## EXCERPT TO READ
● ● ● ●
Amateur Radio The Original Social Network
by Jeffrey Reed
Business London Magazine February 2018

With apologies to Mark Zuckerberg, the original social media platform didn’t rely on the Internet. Ham radio operators belonging to the London Amateur Radio Club (LARC) have networked on the air since 1920.

In fact, while LARC boasts 115 members, there are an estimated 1,000 licensed amateur radio operators in London. And just because the Internet makes it easy to communicate with anyone around the world in seconds doesn’t mean old-fashioned two-way radio chat is dead. LARC counts among its new members an 11-year-old boy, and an 88-year-old man, demonstrating that ham radio is alive and well.

There are about 70,000 licensed amateur radio operators in Canada, all hobbyists but many providing public service, including emergency communications. Often during extraordinary weather conditions and aftermaths, means of communication like cell phones don’t function because of overloading or power outages. But ham operators with battery backups and generators can still converse around the globe over the air with police, fire and ambulance personnel.

“Amateur radio certainly proved its worth in Puerto Rico and in other Caribbean islands that were hammered this past summer,” said LARC president David McCarter, call sign VE3GSO. “Cell towers and hydro towners were down, but amateur radio operators were able to communicate and get the message out, even if it meant putting up (an antenna) wire between a tree and a chimney.”

When Hurricane Maria devastated Puerto Rico, ham operators were able to provide emergency communications for six weeks. McCarter said here in London, local hams could do the same “when everything else has pretty much failed” during a winter storm, for example.

Local hams work as a team, reporting severe weather available to Environment Canada on the air at 145.45 MHz (call letters VE3OME) through CANWARN – the Canadian Weather Amateur Radio Network. LARC members can also be a part of A.R.E.S. – the Amateur Radio Emergency Service. Trained amateur radio operators can assist emergency services and municipal agencies during an emergency or disaster.
● ● ● ●
## WORK TO DO
#1 From the article on amateur radio, copy the passage that begins at the words "With apologies to" and stops after the words "air since 1920.".
#2 Translate this sentence from the article on amateur radio into Spanish: "Ham radio operators belonging to the London Amateur Radio Club (LARC) have networked on the air since 1920."
● ● ● ●
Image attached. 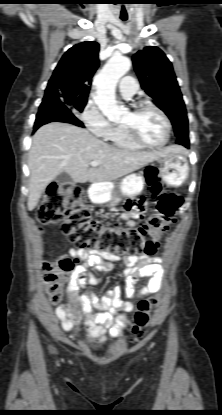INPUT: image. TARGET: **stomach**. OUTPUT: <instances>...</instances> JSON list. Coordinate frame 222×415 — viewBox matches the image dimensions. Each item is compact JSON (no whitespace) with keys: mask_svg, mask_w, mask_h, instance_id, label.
I'll list each match as a JSON object with an SVG mask.
<instances>
[{"mask_svg":"<svg viewBox=\"0 0 222 415\" xmlns=\"http://www.w3.org/2000/svg\"><path fill=\"white\" fill-rule=\"evenodd\" d=\"M159 164V173L162 179L169 185L178 187L182 185L189 173L187 157L184 153H169L157 160ZM109 184L106 182L93 184L89 189L92 198L101 197V202L107 200V188ZM144 188V178L140 174H130L122 179L119 183L121 193L127 197H133L142 192Z\"/></svg>","mask_w":222,"mask_h":415,"instance_id":"0dacf381","label":"stomach"}]
</instances>
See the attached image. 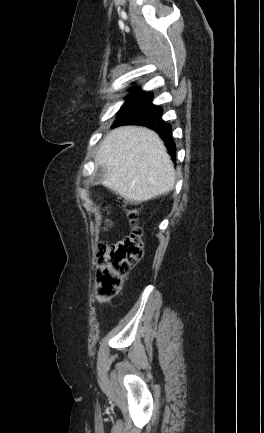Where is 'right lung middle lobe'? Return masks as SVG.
Instances as JSON below:
<instances>
[{"instance_id":"1","label":"right lung middle lobe","mask_w":264,"mask_h":433,"mask_svg":"<svg viewBox=\"0 0 264 433\" xmlns=\"http://www.w3.org/2000/svg\"><path fill=\"white\" fill-rule=\"evenodd\" d=\"M139 93L140 90L135 91L134 93L126 97V102L118 112L117 120L129 117L138 110Z\"/></svg>"}]
</instances>
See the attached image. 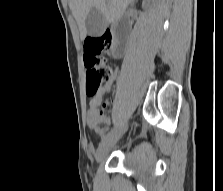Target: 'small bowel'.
<instances>
[{
	"instance_id": "obj_1",
	"label": "small bowel",
	"mask_w": 223,
	"mask_h": 191,
	"mask_svg": "<svg viewBox=\"0 0 223 191\" xmlns=\"http://www.w3.org/2000/svg\"><path fill=\"white\" fill-rule=\"evenodd\" d=\"M118 55V54H117ZM116 70L112 71V75L109 80L104 84L99 94L93 97L90 101V109L87 113L88 126L100 136H103L109 130L111 119L98 110L99 105L102 102V98L105 94H108L111 90L112 83L116 77Z\"/></svg>"
}]
</instances>
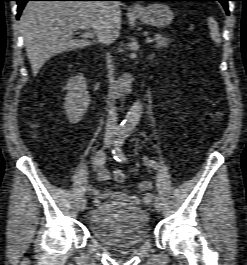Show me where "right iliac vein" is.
Returning a JSON list of instances; mask_svg holds the SVG:
<instances>
[{
  "instance_id": "1",
  "label": "right iliac vein",
  "mask_w": 247,
  "mask_h": 265,
  "mask_svg": "<svg viewBox=\"0 0 247 265\" xmlns=\"http://www.w3.org/2000/svg\"><path fill=\"white\" fill-rule=\"evenodd\" d=\"M106 145H110L111 144V140L110 139H106ZM87 207V201L86 199H82L80 202V210L84 211Z\"/></svg>"
}]
</instances>
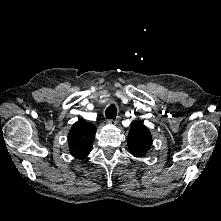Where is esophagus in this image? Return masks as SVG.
I'll list each match as a JSON object with an SVG mask.
<instances>
[{
    "mask_svg": "<svg viewBox=\"0 0 221 221\" xmlns=\"http://www.w3.org/2000/svg\"><path fill=\"white\" fill-rule=\"evenodd\" d=\"M118 122H119V121H118L117 119H110V120L108 121V123L111 124V125H117Z\"/></svg>",
    "mask_w": 221,
    "mask_h": 221,
    "instance_id": "1",
    "label": "esophagus"
}]
</instances>
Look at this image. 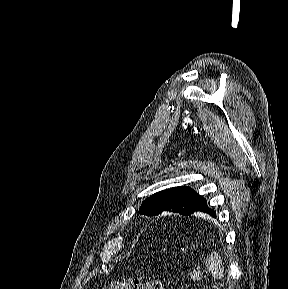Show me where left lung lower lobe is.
Masks as SVG:
<instances>
[{
    "instance_id": "left-lung-lower-lobe-1",
    "label": "left lung lower lobe",
    "mask_w": 288,
    "mask_h": 289,
    "mask_svg": "<svg viewBox=\"0 0 288 289\" xmlns=\"http://www.w3.org/2000/svg\"><path fill=\"white\" fill-rule=\"evenodd\" d=\"M204 212V213H207L209 215H211L212 217H215L216 218V214H215V211L213 209H210L207 205V202L205 199H203L194 209V212ZM191 213V214H192Z\"/></svg>"
}]
</instances>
● ● ● ●
## SOLUTIONS
#1
With apologies to Mark Zuckerberg, the original social media platform didn’t rely on the Internet. Ham radio operators belonging to the London Amateur Radio Club (LARC) have networked on the air since 1920.

#2 Los radioaficionados que pertenecen al London Amateur Radio Club (LARC) se han conectado en red por las ondas desde 1920.